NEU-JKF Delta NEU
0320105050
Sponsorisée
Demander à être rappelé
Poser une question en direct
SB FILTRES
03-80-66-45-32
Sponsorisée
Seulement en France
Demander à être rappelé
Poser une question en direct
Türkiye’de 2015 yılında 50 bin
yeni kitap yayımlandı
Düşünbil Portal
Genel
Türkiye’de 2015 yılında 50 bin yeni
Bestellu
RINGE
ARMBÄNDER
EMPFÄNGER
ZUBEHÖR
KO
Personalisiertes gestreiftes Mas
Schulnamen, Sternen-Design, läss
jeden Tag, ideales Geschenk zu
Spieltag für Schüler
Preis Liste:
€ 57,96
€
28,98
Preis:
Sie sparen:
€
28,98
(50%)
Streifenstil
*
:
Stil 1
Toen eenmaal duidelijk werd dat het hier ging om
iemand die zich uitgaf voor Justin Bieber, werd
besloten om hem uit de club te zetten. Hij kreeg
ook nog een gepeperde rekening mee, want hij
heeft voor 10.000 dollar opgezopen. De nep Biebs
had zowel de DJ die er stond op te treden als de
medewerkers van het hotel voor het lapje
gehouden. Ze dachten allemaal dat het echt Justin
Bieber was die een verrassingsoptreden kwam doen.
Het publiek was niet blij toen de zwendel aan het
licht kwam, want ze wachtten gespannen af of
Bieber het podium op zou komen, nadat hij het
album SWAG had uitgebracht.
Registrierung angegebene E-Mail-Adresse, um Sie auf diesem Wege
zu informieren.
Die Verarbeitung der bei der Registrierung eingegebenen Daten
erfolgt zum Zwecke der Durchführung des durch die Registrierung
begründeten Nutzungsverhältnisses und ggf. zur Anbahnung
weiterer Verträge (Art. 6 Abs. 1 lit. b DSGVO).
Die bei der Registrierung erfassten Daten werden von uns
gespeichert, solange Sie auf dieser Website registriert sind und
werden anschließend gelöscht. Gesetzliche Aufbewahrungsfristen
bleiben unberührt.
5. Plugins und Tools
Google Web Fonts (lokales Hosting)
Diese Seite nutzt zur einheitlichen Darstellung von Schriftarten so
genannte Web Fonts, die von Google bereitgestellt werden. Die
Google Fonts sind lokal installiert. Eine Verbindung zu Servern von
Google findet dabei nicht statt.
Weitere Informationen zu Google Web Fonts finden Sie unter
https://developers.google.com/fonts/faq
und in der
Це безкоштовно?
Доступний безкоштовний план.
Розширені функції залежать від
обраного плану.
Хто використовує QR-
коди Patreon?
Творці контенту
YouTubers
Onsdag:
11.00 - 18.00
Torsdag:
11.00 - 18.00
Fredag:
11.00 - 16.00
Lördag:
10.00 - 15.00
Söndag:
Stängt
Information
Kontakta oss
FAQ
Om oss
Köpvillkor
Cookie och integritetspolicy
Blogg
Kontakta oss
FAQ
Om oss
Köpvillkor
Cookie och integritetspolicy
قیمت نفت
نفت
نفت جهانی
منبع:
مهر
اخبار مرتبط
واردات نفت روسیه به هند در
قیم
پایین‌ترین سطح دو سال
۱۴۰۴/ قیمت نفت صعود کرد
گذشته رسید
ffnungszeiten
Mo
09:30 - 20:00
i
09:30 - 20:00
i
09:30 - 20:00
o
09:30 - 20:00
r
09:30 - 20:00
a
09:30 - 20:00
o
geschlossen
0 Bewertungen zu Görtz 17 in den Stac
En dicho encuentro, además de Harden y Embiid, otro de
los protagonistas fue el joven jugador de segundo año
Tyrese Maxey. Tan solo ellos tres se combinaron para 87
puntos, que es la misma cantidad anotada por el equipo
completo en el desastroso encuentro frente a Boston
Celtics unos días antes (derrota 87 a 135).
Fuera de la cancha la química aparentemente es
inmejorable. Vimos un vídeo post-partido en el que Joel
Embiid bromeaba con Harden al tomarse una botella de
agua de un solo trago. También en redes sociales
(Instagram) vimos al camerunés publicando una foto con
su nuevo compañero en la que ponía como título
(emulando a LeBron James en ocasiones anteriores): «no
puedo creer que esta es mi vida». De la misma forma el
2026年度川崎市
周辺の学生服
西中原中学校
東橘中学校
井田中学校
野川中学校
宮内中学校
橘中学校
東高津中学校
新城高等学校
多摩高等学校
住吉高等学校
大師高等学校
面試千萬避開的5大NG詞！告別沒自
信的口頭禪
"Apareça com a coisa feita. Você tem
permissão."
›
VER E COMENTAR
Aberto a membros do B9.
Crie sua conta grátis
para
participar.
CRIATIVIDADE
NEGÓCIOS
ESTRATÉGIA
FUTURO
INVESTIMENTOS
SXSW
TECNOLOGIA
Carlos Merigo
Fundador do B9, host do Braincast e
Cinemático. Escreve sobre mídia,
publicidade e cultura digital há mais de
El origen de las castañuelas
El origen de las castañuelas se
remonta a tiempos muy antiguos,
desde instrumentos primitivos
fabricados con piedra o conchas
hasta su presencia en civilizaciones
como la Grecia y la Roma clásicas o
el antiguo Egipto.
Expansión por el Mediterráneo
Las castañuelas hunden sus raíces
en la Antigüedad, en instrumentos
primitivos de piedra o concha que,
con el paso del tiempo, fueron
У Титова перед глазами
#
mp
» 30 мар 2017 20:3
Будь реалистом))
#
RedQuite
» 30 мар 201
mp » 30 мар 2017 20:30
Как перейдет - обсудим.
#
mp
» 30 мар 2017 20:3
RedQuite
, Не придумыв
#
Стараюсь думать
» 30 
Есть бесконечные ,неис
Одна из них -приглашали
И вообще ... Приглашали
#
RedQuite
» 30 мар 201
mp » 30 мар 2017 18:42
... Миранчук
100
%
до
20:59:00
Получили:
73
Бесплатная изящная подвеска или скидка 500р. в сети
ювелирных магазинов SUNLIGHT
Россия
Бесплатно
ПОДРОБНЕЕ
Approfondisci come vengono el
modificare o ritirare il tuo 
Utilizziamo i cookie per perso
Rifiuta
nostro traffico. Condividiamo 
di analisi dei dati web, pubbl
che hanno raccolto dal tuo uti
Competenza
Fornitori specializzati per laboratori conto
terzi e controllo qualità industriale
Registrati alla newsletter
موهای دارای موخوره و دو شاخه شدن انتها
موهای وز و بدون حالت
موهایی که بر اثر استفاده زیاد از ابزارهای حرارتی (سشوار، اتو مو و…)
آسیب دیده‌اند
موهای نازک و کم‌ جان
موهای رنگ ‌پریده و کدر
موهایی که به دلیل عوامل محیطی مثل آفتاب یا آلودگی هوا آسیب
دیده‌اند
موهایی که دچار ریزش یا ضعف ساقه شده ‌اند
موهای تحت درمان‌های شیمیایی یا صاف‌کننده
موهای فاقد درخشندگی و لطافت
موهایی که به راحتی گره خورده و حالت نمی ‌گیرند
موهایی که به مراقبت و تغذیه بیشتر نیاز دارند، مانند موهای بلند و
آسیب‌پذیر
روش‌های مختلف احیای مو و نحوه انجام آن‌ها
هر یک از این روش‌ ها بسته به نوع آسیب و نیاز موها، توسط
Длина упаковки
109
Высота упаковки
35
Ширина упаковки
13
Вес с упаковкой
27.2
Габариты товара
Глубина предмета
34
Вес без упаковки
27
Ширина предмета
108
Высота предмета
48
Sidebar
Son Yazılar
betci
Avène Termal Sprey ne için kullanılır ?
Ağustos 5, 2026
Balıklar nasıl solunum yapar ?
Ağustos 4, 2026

» Work to be completed:
Please pull out each line in the records above that contains the word "yeni".

» Task response:
yeni kitap yayımlandı
Türkiye’de 2015 yılında 50 bin yeni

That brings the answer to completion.